Scene difference descriptions
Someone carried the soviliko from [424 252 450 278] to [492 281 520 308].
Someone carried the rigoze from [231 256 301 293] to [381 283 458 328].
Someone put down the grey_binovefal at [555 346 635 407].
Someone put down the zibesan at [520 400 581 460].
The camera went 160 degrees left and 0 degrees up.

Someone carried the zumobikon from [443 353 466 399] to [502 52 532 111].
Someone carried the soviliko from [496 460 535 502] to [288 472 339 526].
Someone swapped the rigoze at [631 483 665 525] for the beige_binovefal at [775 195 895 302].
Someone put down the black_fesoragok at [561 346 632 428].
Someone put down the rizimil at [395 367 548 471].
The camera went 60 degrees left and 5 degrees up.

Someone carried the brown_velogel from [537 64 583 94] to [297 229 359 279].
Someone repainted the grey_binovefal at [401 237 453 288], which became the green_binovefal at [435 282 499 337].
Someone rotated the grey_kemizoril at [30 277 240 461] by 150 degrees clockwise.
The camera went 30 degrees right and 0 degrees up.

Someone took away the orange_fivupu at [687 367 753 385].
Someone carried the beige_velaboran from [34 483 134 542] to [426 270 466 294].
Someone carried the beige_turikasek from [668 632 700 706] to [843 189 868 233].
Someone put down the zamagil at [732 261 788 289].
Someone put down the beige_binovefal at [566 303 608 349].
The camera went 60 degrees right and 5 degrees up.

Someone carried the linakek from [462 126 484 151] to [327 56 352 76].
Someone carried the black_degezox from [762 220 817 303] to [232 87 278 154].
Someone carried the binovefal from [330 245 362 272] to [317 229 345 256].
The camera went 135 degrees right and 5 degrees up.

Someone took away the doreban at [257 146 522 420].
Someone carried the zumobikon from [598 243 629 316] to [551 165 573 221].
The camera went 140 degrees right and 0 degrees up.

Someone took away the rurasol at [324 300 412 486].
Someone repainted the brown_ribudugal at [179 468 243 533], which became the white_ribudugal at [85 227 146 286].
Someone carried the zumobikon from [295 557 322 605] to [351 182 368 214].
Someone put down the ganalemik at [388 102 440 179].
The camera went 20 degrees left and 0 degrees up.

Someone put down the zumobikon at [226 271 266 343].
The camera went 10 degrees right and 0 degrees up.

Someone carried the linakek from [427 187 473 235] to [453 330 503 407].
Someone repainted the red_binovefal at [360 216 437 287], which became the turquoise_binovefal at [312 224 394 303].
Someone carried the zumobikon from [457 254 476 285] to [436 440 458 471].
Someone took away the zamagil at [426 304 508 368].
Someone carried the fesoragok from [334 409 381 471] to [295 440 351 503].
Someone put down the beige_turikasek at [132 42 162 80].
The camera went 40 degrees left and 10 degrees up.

▶ [HOW TO COMPLETE THIS TASK] Retype, exactly and in full, the lines above from the one containing "Someone put down the grey_binovefal" through the one containing "Someone put down the zibesan".

▶ [ANSWER BOX]
Someone put down the grey_binovefal at [555 346 635 407].
Someone put down the zibesan at [520 400 581 460].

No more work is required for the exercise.